Try it —
In the comment thread below, how many employees does a commenter say Charles Schwab let go?

Passage —
=-=-=-=-=

Well, yellen is in the biden cabinet of incompetence: that pretty much says it all.

Anonymous
Anonymous
October 31, 2023 12:48 pm

Her Husband Appears To Agree
That is married? Amazing.

Anonymous
Anonymous
  Anonymous
October 31, 2023 1:28 pm

another related question: why does Yellen bother applying makeup?

Iska Waran
Iska Waran
  Anonymous
October 31, 2023 1:58 pm

So she looks little less like Grandpa Munster.

Iska Waran
Iska Waran
October 31, 2023 2:06 pm

This is why people lamenting the current cost of interest being ~ $1 trillion per year still don’t get it. Current yields on all US treasuries are about 5%. $34 trillion debt (and climbing) @ 5% is $1.7 trillion. Right there is an extra $700B. This mf’er is going parabolic and there’s no stopping it.

pyrrhus
pyrrhus
  Iska Waran
October 31, 2023 7:43 pm

T-bills are yielding 5 1/2%, and are going much higher as the US credit rating declines..Who would lend money long term in this environment? Nobody with brain cells working…Interest rate swaps are going to blow up…

m
m
  Iska Waran
November 1, 2023 3:49 am

But the printing is going parabolic too.
So, no problem (so far).

k31
k31
October 31, 2023 2:07 pm

Qui bono? I doubt mistakes were made.

Dickie doo
Dickie doo
October 31, 2023 2:47 pm

Sounds like political blame deflection and trying to make her the fall girl. Our problems run far deeper than anything she did.

Anonymous
Anonymous
  Dickie doo
October 31, 2023 4:38 pm

But she is a huge part of it.

Anonymous
Anonymous
October 31, 2023 6:08 pm

Guys really will fuck anything.

Arthur
Arthur
October 31, 2023 6:41 pm

In a sane world, Yellen would be a sixth grade social studies teacher.

pyrrhus
pyrrhus
  Arthur
October 31, 2023 7:44 pm

You are forgetting who (((she))) is….

BL
BL
October 31, 2023 8:40 pm

Charles Schwab let 2000 employees go today. Promised $500,000 in saving to the shareholders.

=-=-=-=-=

Stored items:
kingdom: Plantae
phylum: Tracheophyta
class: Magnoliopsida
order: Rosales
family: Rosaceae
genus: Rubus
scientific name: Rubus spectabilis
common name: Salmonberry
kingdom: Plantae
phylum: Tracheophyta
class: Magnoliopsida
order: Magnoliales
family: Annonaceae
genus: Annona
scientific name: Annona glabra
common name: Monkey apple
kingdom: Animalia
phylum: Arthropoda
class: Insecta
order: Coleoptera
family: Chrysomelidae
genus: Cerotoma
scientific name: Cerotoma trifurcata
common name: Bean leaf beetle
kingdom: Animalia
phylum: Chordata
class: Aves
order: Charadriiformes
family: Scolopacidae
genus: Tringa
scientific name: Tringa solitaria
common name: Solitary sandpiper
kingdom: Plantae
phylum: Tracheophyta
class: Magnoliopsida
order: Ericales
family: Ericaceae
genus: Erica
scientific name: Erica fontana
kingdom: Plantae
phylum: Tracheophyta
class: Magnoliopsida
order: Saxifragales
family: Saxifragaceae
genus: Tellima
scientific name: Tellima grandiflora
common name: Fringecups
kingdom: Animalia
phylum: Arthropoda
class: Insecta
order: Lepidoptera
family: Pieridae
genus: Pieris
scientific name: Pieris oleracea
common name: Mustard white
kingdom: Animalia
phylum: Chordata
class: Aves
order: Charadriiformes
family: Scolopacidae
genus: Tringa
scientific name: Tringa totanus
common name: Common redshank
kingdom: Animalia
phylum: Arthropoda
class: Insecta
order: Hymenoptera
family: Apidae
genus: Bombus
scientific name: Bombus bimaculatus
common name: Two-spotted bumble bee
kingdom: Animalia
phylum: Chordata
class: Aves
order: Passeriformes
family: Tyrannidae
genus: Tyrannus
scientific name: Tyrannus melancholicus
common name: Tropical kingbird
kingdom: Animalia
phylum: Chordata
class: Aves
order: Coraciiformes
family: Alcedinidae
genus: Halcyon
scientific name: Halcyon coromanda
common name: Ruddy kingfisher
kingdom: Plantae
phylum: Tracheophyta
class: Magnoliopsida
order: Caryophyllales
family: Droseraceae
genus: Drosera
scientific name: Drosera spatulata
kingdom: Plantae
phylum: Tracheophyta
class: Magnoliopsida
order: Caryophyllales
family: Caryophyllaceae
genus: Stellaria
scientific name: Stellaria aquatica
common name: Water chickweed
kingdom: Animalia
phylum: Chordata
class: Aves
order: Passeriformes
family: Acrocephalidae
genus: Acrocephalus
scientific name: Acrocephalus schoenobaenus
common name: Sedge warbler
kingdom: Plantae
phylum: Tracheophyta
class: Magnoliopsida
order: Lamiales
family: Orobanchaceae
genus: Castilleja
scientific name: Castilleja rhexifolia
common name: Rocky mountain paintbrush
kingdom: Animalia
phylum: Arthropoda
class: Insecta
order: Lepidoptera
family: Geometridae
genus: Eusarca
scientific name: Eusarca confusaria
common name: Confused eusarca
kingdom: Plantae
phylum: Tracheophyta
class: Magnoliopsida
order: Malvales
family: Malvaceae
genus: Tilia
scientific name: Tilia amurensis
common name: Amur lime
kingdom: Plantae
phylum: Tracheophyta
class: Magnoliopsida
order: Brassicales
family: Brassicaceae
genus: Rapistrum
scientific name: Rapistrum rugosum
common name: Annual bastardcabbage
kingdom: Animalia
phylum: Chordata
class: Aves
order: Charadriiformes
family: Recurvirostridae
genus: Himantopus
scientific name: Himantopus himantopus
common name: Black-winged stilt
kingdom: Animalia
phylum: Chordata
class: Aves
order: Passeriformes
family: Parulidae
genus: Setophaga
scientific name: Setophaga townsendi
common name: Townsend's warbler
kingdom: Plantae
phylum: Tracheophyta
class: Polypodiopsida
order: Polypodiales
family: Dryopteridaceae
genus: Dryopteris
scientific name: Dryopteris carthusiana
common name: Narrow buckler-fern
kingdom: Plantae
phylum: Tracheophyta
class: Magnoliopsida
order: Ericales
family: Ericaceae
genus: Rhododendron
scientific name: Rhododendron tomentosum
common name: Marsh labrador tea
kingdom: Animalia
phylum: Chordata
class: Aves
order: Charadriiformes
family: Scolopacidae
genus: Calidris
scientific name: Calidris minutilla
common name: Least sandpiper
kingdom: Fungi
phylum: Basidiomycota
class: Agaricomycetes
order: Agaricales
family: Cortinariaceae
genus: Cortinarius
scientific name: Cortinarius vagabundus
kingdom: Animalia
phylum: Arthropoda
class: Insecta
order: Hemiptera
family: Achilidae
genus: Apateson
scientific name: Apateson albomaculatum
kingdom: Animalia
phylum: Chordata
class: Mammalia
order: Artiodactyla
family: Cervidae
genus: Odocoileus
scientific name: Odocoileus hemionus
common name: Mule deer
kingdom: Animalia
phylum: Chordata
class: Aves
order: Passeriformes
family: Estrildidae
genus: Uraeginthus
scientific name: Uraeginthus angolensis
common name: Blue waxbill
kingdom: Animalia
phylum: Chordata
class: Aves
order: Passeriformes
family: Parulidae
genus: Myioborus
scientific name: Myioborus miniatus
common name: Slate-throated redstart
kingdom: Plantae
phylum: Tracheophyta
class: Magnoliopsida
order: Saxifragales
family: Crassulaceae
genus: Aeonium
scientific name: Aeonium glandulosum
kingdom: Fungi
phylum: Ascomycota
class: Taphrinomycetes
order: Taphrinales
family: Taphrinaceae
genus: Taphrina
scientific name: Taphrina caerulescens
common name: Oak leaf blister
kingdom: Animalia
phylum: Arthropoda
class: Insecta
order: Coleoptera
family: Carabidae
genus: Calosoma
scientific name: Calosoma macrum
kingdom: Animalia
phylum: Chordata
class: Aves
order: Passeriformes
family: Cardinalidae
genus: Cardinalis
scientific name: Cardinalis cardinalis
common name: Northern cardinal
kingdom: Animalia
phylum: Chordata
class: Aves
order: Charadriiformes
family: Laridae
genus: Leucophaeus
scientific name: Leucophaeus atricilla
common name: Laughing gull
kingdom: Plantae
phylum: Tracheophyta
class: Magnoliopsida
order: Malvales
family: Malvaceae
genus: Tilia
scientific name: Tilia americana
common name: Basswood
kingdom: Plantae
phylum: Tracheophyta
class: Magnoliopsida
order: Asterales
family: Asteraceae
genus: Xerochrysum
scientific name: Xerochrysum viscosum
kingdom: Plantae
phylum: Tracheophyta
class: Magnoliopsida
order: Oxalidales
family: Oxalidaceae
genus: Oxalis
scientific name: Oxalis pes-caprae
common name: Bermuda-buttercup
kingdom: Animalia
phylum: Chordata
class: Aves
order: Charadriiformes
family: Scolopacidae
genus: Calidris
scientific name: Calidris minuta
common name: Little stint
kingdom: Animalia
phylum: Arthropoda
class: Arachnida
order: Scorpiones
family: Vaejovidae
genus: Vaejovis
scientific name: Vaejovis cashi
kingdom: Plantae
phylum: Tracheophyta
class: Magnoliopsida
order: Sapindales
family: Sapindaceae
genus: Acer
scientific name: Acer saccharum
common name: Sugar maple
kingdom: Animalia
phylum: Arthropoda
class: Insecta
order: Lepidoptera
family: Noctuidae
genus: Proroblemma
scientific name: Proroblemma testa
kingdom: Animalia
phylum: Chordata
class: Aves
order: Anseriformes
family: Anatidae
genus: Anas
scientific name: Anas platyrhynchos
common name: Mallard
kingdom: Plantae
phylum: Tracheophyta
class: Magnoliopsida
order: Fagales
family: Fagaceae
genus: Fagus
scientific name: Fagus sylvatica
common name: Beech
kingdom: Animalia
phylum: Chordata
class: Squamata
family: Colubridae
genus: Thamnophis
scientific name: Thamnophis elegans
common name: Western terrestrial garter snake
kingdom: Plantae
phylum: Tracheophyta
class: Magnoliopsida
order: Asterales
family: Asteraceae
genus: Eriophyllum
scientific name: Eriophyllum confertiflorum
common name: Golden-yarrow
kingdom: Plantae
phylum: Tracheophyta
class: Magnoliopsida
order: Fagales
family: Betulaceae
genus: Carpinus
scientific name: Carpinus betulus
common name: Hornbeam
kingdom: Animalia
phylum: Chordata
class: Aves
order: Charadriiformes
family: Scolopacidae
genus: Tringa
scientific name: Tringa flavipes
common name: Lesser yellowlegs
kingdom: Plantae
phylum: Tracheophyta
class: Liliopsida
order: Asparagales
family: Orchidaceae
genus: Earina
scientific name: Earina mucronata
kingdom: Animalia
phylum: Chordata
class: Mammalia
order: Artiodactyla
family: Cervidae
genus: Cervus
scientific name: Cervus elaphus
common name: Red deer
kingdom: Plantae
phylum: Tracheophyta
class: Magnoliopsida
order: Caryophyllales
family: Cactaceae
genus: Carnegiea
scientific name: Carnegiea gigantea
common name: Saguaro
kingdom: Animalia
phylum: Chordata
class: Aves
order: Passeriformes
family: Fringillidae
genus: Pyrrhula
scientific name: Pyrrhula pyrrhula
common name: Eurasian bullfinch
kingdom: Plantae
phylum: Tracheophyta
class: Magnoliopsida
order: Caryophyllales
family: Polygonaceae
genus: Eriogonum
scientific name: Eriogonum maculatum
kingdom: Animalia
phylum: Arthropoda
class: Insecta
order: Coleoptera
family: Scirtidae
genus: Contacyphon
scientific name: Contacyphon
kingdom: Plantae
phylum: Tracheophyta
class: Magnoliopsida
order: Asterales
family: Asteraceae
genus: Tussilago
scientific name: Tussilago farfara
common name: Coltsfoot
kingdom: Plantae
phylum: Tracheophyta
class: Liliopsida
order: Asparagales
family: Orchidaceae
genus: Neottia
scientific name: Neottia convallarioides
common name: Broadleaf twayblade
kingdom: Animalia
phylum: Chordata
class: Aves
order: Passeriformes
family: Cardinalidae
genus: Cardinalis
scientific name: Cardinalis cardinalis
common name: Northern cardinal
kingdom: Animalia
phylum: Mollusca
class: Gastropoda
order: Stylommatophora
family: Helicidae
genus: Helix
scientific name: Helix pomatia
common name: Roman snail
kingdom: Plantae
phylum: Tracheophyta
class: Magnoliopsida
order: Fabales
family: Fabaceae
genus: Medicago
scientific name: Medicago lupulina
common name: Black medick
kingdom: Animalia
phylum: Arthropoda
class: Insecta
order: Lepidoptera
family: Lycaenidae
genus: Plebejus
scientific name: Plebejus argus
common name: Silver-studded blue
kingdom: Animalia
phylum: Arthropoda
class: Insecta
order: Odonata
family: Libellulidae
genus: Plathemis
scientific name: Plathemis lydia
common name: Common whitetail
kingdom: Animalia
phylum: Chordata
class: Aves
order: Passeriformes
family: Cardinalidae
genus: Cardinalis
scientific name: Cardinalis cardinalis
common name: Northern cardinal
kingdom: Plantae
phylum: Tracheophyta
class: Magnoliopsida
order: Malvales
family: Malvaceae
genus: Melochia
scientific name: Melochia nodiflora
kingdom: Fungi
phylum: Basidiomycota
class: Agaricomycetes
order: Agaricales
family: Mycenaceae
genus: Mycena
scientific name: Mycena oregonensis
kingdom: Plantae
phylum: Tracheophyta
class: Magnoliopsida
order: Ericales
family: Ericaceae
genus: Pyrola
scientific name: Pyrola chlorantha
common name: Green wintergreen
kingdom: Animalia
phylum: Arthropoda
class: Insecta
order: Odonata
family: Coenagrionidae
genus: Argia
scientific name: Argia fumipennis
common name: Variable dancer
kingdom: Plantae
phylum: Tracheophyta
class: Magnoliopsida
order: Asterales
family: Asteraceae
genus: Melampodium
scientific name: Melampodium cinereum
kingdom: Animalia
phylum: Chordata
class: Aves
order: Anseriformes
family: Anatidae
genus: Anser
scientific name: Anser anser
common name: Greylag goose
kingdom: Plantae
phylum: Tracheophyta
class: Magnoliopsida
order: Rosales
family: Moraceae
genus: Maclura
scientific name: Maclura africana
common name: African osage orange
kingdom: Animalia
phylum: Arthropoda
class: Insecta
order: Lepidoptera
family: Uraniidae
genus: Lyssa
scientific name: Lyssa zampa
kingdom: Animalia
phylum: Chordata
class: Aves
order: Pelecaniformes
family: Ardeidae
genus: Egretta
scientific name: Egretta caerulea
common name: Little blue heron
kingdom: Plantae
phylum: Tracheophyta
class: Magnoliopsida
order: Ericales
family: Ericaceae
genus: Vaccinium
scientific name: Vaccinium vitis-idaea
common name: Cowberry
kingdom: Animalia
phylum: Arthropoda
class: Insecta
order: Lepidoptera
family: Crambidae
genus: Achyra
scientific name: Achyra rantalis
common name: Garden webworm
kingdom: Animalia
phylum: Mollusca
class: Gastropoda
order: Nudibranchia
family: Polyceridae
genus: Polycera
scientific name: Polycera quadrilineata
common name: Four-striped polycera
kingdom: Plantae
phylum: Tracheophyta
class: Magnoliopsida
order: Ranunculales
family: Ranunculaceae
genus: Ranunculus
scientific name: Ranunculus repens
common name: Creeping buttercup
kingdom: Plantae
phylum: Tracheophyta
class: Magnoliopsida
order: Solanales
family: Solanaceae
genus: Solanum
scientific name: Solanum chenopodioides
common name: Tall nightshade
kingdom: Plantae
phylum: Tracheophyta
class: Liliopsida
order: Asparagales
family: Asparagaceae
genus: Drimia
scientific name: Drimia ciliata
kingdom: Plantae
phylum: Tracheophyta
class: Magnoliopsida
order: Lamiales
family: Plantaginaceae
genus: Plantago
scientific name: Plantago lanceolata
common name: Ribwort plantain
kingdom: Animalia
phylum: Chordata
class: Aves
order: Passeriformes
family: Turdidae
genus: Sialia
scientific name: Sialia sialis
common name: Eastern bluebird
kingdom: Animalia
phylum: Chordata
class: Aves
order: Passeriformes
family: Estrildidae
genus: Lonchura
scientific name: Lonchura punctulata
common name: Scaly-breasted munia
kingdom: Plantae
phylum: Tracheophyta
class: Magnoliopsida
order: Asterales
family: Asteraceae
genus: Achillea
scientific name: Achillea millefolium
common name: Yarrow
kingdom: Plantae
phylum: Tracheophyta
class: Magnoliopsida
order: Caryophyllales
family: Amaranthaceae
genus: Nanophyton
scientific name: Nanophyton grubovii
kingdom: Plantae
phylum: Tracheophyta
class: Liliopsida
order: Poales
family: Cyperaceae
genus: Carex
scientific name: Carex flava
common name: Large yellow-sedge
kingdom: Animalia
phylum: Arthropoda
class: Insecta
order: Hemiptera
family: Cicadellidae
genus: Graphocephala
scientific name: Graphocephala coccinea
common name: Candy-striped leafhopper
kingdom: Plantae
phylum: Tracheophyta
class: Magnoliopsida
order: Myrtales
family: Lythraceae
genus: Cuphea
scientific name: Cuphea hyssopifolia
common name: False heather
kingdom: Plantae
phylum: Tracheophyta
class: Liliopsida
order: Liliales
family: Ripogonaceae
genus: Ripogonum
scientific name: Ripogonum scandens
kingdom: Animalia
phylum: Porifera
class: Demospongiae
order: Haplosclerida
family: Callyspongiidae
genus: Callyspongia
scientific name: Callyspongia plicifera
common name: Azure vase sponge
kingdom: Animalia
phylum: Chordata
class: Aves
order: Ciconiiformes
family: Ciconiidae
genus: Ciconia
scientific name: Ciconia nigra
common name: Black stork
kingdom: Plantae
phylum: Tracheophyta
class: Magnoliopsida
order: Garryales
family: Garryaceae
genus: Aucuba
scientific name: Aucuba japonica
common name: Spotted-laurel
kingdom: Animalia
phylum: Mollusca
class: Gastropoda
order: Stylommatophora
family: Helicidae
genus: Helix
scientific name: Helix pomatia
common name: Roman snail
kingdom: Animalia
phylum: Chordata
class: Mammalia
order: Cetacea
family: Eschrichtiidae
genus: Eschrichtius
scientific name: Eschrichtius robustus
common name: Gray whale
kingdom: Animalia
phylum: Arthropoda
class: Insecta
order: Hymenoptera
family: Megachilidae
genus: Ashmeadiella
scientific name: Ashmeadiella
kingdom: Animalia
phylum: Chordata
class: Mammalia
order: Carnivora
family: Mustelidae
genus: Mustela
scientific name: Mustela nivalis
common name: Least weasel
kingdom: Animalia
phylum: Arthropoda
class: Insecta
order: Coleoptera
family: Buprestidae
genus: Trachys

=-=-=-=-=

Your response —
2000 employees.